## Exercise prompt
Show only those lines of the entries where the string "middle" is found.

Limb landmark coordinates
*** Block opens ***
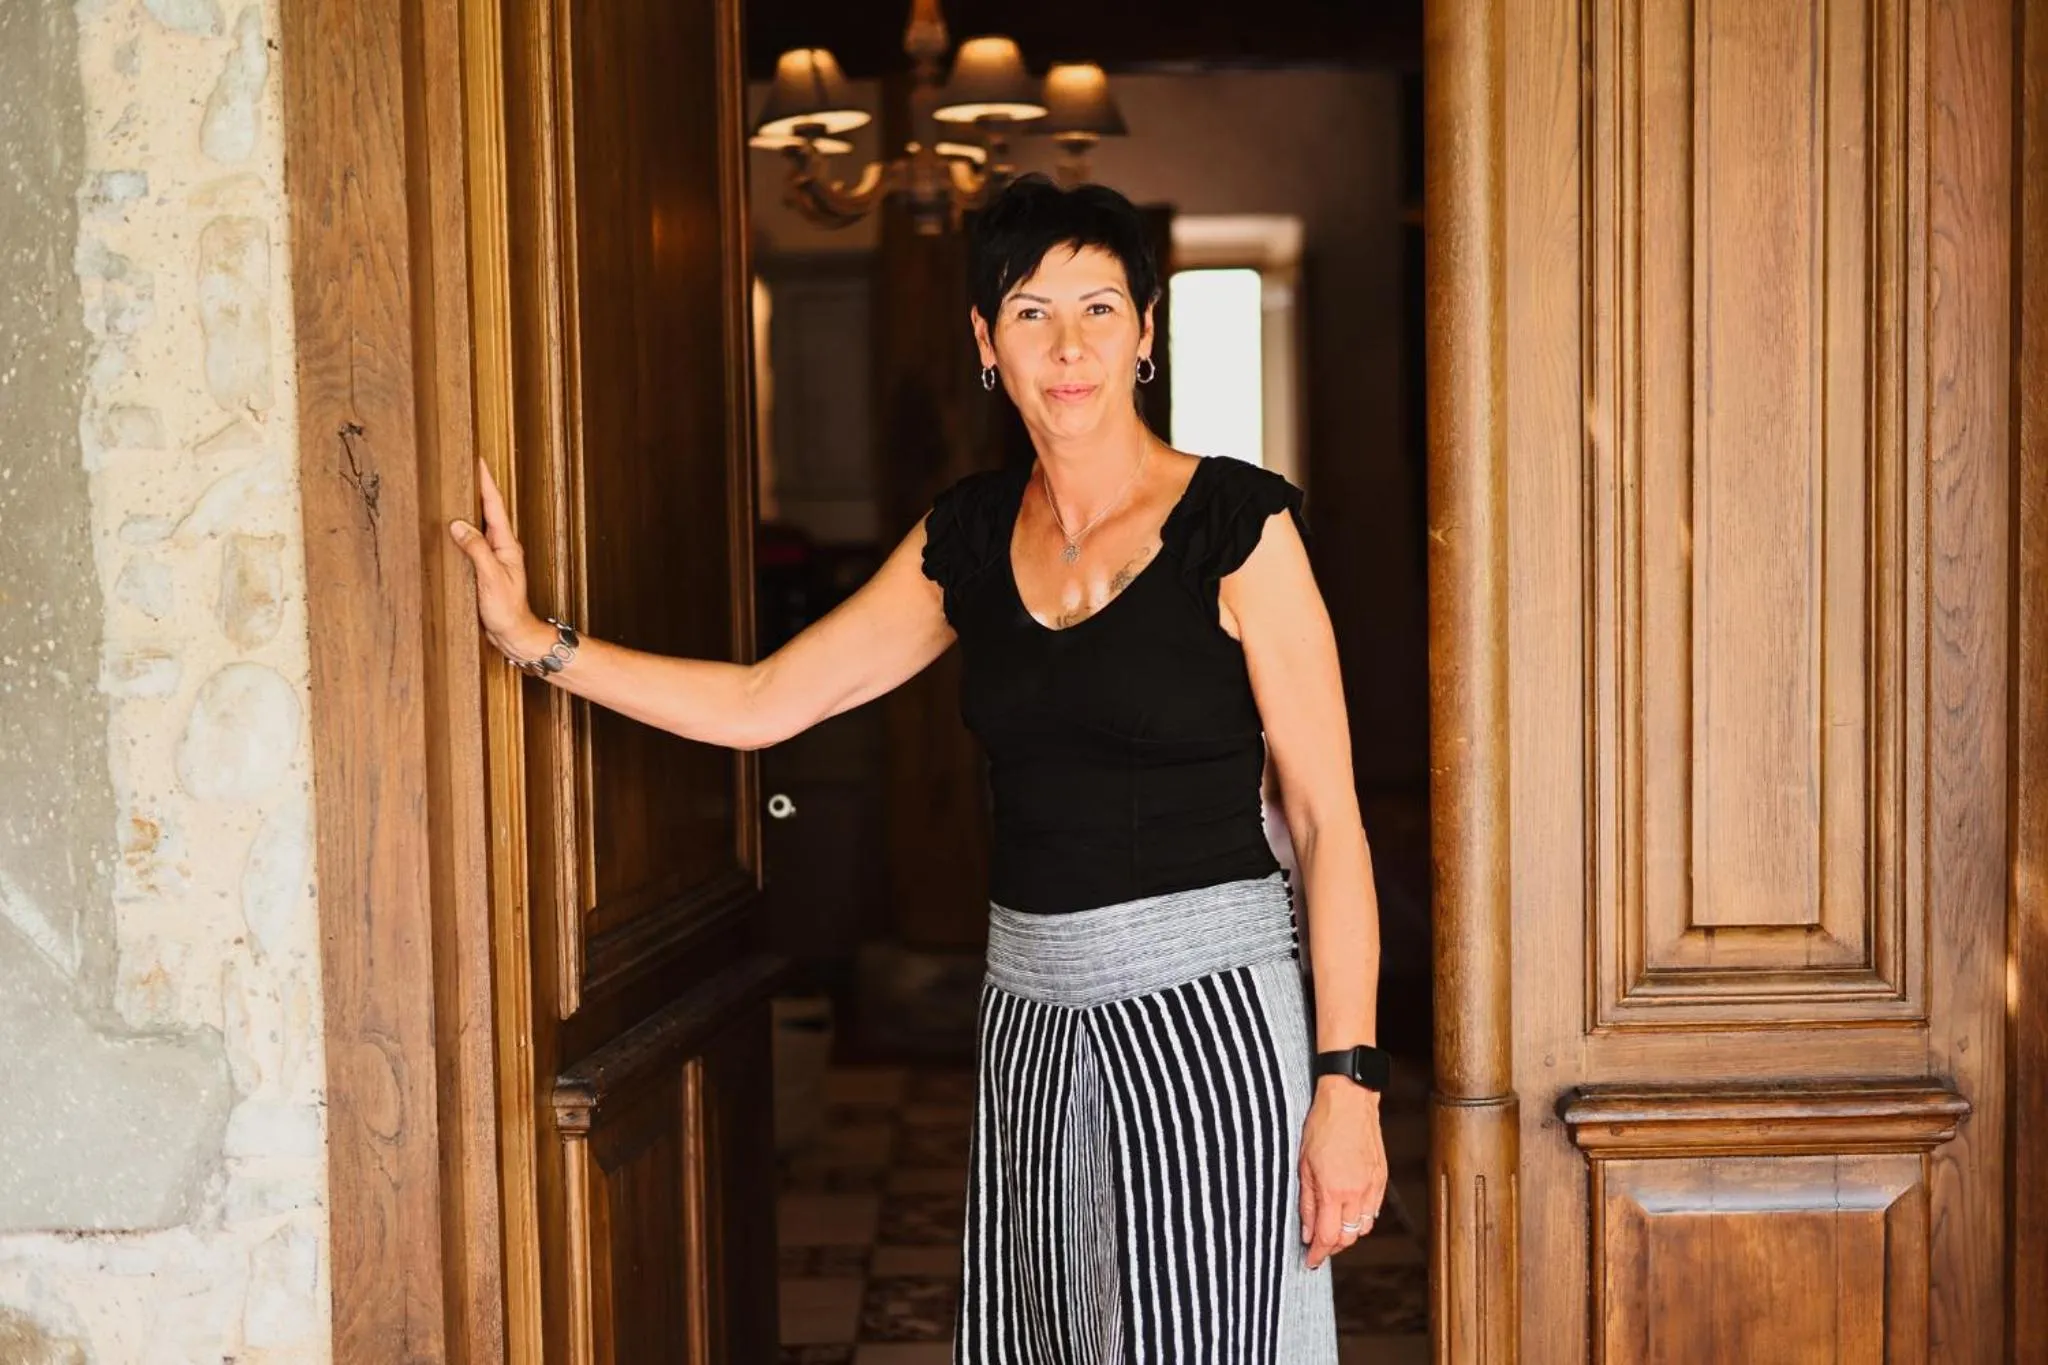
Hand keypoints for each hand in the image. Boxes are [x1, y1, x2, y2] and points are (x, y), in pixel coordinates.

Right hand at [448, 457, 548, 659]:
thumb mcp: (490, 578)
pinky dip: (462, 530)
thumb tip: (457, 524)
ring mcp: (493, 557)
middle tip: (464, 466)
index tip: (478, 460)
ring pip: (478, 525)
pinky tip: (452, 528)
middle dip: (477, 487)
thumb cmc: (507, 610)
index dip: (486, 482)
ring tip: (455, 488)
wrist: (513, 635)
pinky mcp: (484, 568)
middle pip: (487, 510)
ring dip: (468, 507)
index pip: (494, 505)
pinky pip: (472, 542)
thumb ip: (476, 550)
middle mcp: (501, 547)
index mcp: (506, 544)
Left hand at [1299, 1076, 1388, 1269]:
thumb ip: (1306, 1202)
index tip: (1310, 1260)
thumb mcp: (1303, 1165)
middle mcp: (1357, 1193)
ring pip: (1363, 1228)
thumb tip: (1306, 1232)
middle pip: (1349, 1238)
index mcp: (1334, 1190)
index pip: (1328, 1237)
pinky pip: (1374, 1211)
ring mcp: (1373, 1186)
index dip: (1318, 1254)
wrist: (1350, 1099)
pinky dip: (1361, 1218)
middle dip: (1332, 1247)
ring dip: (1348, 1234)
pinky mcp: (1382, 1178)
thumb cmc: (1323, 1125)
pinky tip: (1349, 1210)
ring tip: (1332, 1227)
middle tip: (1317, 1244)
*** Block closes ***
## Solution to this problem
middle tip: (464, 466)
middle dip: (477, 487)
middle pip: (487, 510)
middle mcp: (501, 547)
middle mcp: (1357, 1193)
middle pip: (1349, 1238)
middle dip: (1332, 1247)
middle tip: (1317, 1244)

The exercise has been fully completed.